DICK’S Sporting Goods boasts stellar financial health. Despite heavy investment in intrinsic growth and acquisitions, with net Capex rising to 4% of sales in 2023, DICK’S has zero net debt (i.e., it has more cash than its total debt). In addition, the company’s net profit margins are in the top 20% of its industry; and so are its capital efficiency and profitability metrics, including ROE, ROA, and ROIC.

DICK’S has registered one of the strongest and fastest bounce-backs from the COVID-19 crisis among U.S. non-food retailers. During its fiscal year 2023, which ended February 3rd, 2024, the company reached a record level of total sales, clocking in a cumulative growth of 48% since 2019. Over this period, gross margins expanded by almost 6%, thanks to the effective leveraging of fixed costs, improved e-commerce profitability, and structurally higher merchandise margins. The increase in the latter has been led by active management of merchandise mix, highly differentiated product assortment, and granular pricing management helped by enhanced data-science capabilities and a shift to personalization and digital marketing.

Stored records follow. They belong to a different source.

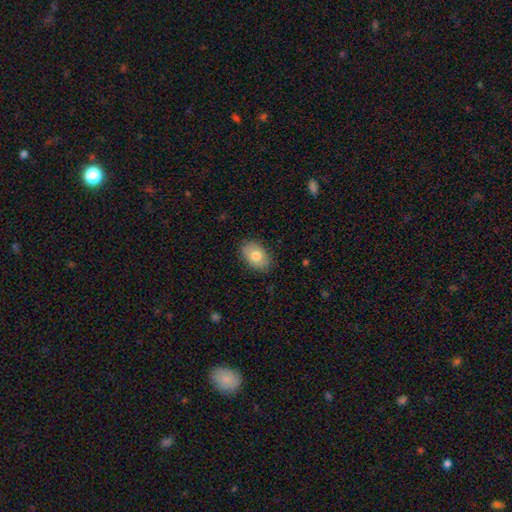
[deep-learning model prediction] Smooth or featured?
  - smooth: 75% *
  - featured or disk: 18%
  - star or artifact: 7%
How rounded?
  - in between: 86% *
  - round: 13%
  - cigar-shaped: 1%
Merging?
  - none: 83% *
  - minor disturbance: 14%
  - major disturbance: 3%
  - merger: 1%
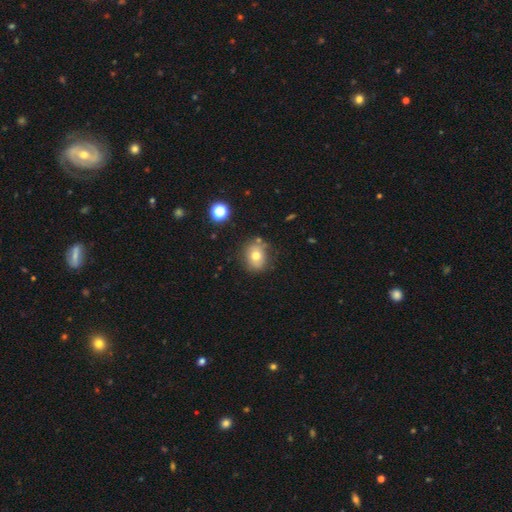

In the past five years, DICK’S has registered revenue growth at a CAGR of ~10%, while its adjusted EPS rose at a CAGR of ~30%. Fiscal Q1 2024 (which ended May 4th, 2024) extended the positive streak, with the EPS and revenues considerably exceeding analyst expectations. DICK’S reported a 5.3% year-over-year comparable sales growth, driven by growth in transactions and average ticket. The company raised its full-year fiscal 2024 EPS guidance by ~4%.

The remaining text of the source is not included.